I am immensely grateful to have had five prominent scholars share their insights regarding my MARE 2019 keynote address (slightly revised for publication), and to MAST for soliciting those responses. This is academia, as I have learned to know it, at its best. I find their remarks very illuminating. They are more supplements than negations. This must mean that we agree on why communities are important to the work and the well-being of people who draw livelihoods from “life below water.” I am not able, in a short reply like this, to comment on every point made by the commentators. They stand well on their own feet. I will therefore be selective and consider my comments as a continuation of a good conversation.

I concur with Lisa Campbell who says that we need to talk more rather than less about the role of communities in small-scale fisheries. This is not only because communities have functions that are essential for the sustainability of small-scale fisheries but also because they have values in themselves. They matter on their own terms. Fish is an important part of our food intake. If we are hungry, that is all we think of. But there is more to life than filling our bellies. People do not live on bread or fish alone. Unlike other primates, we search for meaning, but we do so in association with others.

Aristotle (in Politics) said that we are “by nature social animals,” dependent on each other to be well. For that, we need lasting social relationships, something that communities provide. Communities have to be there for us. Society is something that precedes the individual, he said. This is also how the sociologist Emile Durkheim later came to see the relation between the individual and society; individuals are a social construct. However, influenced by Berger and Luckmann (1967), I tried in my keynote to illustrate how the causal arrows between the individual fisher and the small-scale fishing community go in both directions; they construct each other mutually and continually.
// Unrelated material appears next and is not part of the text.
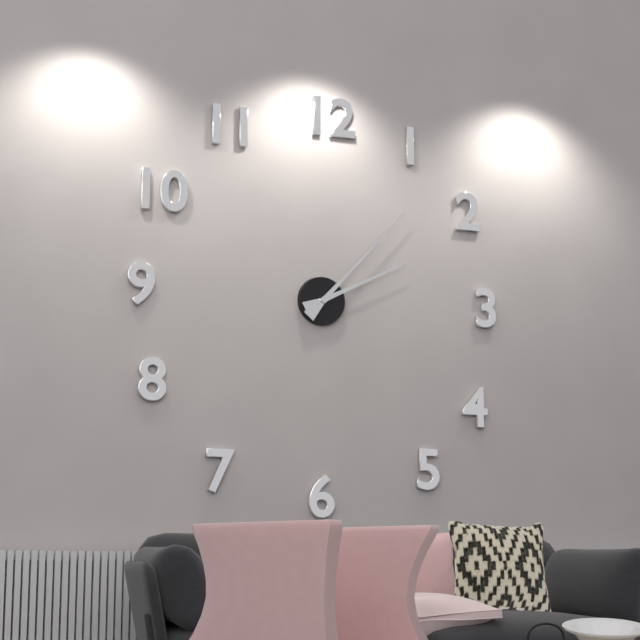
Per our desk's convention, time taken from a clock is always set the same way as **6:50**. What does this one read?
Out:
**2:07**
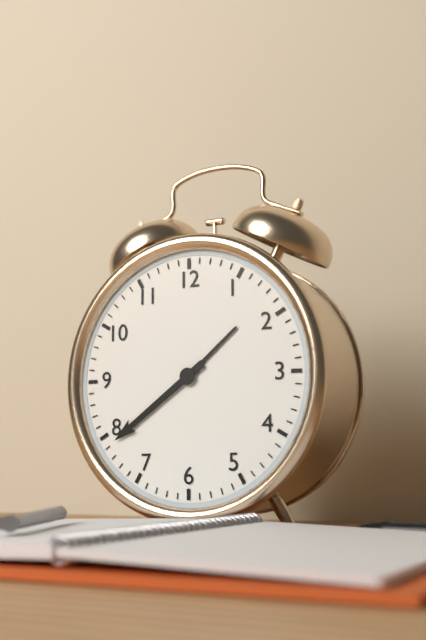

Small-scale fisheries are typically community-based social systems, and can hardly exist otherwise. The solitary “bowler,” as Robert Putnam (2000) described him, should not be the role model on which to build fisheries policies and management systems. Neither should policy-makers see small-scale fisheries “like a state” (Scott 1998), i.e., imposing grand-scheme policies from the top down and afar as if small-scale fisheries are a unified sector, and just one particular type of fishing among others. Rather, they should see small-scale fisheries “like a community” (Dinya Karnard) with the contextual specificities, complexities, diversities, and dynamics of social life. This is why fisheries management must include a phronetic knowledge, as Aristotle called it, and not just science (Jentoft 2006).

Finding communities

For communities to be sustainable, they need policy mechanisms that nurture the “We.” In his comment, David Symes mentions ITQs (Individual Transferable Quotas), which I also touched on in the talk. I have argued elsewhere that from a community perspective, it is neither the T nor the Q but the “I” in the ITQ system that is the most problematic. A community that is only an assembly of “I”s will have an atomistic fabric; people will be there for themselves and not for each other. Small-scale fisheries need social infrastructure. There is now plenty of evidence of ITQs hurting this quality of communities.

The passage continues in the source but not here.